Word for word, repeat each of the records below.

··· Task material ···

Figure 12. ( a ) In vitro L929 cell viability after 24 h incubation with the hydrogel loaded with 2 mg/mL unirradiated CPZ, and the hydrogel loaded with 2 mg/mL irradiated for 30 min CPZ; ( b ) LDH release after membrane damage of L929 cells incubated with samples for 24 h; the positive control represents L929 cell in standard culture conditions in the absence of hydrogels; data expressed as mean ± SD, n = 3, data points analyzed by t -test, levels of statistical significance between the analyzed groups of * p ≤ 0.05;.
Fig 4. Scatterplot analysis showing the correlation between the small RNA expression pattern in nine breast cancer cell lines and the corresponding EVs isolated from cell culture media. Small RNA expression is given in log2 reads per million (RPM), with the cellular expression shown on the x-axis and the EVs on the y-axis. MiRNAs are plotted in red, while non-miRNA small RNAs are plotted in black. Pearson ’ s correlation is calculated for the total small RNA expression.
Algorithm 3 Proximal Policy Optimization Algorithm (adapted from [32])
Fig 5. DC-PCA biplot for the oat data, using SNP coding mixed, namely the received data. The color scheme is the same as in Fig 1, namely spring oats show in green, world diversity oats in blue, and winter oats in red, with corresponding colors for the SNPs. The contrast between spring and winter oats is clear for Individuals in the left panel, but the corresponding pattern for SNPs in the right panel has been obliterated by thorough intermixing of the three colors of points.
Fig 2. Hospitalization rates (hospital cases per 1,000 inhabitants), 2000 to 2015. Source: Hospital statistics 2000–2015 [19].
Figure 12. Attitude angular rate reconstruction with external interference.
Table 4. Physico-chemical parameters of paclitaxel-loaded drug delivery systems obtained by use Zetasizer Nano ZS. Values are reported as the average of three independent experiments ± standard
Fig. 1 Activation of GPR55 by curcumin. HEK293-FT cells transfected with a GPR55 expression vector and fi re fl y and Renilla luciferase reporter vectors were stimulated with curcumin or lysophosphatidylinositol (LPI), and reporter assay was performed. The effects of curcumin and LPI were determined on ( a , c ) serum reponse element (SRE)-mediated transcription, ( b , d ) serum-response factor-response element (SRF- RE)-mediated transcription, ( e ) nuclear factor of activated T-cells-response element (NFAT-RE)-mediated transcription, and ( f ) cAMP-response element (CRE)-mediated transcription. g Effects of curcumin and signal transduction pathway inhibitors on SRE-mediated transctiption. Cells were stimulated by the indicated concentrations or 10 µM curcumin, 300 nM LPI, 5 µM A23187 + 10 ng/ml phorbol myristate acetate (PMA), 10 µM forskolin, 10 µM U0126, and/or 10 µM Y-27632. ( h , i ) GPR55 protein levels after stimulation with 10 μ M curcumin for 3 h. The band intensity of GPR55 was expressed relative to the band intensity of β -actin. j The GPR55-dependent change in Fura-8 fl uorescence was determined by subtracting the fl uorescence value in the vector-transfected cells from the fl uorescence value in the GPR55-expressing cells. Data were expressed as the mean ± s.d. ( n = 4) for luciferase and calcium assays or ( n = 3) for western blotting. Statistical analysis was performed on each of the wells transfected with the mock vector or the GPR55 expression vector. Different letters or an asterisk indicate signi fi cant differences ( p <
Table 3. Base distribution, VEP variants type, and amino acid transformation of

···

▸ **Reply**
Figure 12. ( a ) In vitro L929 cell viability after 24 h incubation with the hydrogel loaded with 2 mg/mL unirradiated CPZ, and the hydrogel loaded with 2 mg/mL irradiated for 30 min CPZ; ( b ) LDH release after membrane damage of L929 cells incubated with samples for 24 h; the positive control represents L929 cell in standard culture conditions in the absence of hydrogels; data expressed as mean ± SD, n = 3, data points analyzed by t -test, levels of statistical significance between the analyzed groups of * p ≤ 0.05;.
Fig 4. Scatterplot analysis showing the correlation between the small RNA expression pattern in nine breast cancer cell lines and the corresponding EVs isolated from cell culture media. Small RNA expression is given in log2 reads per million (RPM), with the cellular expression shown on the x-axis and the EVs on the y-axis. MiRNAs are plotted in red, while non-miRNA small RNAs are plotted in black. Pearson ’ s correlation is calculated for the total small RNA expression.
Algorithm 3 Proximal Policy Optimization Algorithm (adapted from [32])
Fig 5. DC-PCA biplot for the oat data, using SNP coding mixed, namely the received data. The color scheme is the same as in Fig 1, namely spring oats show in green, world diversity oats in blue, and winter oats in red, with corresponding colors for the SNPs. The contrast between spring and winter oats is clear for Individuals in the left panel, but the corresponding pattern for SNPs in the right panel has been obliterated by thorough intermixing of the three colors of points.
Fig 2. Hospitalization rates (hospital cases per 1,000 inhabitants), 2000 to 2015. Source: Hospital statistics 2000–2015 [19].
Figure 12. Attitude angular rate reconstruction with external interference.
Table 4. Physico-chemical parameters of paclitaxel-loaded drug delivery systems obtained by use Zetasizer Nano ZS. Values are reported as the average of three independent experiments ± standard
Fig. 1 Activation of GPR55 by curcumin. HEK293-FT cells transfected with a GPR55 expression vector and fi re fl y and Renilla luciferase reporter vectors were stimulated with curcumin or lysophosphatidylinositol (LPI), and reporter assay was performed. The effects of curcumin and LPI were determined on ( a , c ) serum reponse element (SRE)-mediated transcription, ( b , d ) serum-response factor-response element (SRF- RE)-mediated transcription, ( e ) nuclear factor of activated T-cells-response element (NFAT-RE)-mediated transcription, and ( f ) cAMP-response element (CRE)-mediated transcription. g Effects of curcumin and signal transduction pathway inhibitors on SRE-mediated transctiption. Cells were stimulated by the indicated concentrations or 10 µM curcumin, 300 nM LPI, 5 µM A23187 + 10 ng/ml phorbol myristate acetate (PMA), 10 µM forskolin, 10 µM U0126, and/or 10 µM Y-27632. ( h , i ) GPR55 protein levels after stimulation with 10 μ M curcumin for 3 h. The band intensity of GPR55 was expressed relative to the band intensity of β -actin. j The GPR55-dependent change in Fura-8 fl uorescence was determined by subtracting the fl uorescence value in the vector-transfected cells from the fl uorescence value in the GPR55-expressing cells. Data were expressed as the mean ± s.d. ( n = 4) for luciferase and calcium assays or ( n = 3) for western blotting. Statistical analysis was performed on each of the wells transfected with the mock vector or the GPR55 expression vector. Different letters or an asterisk indicate signi fi cant differences ( p <
Table 3. Base distribution, VEP variants type, and amino acid transformation of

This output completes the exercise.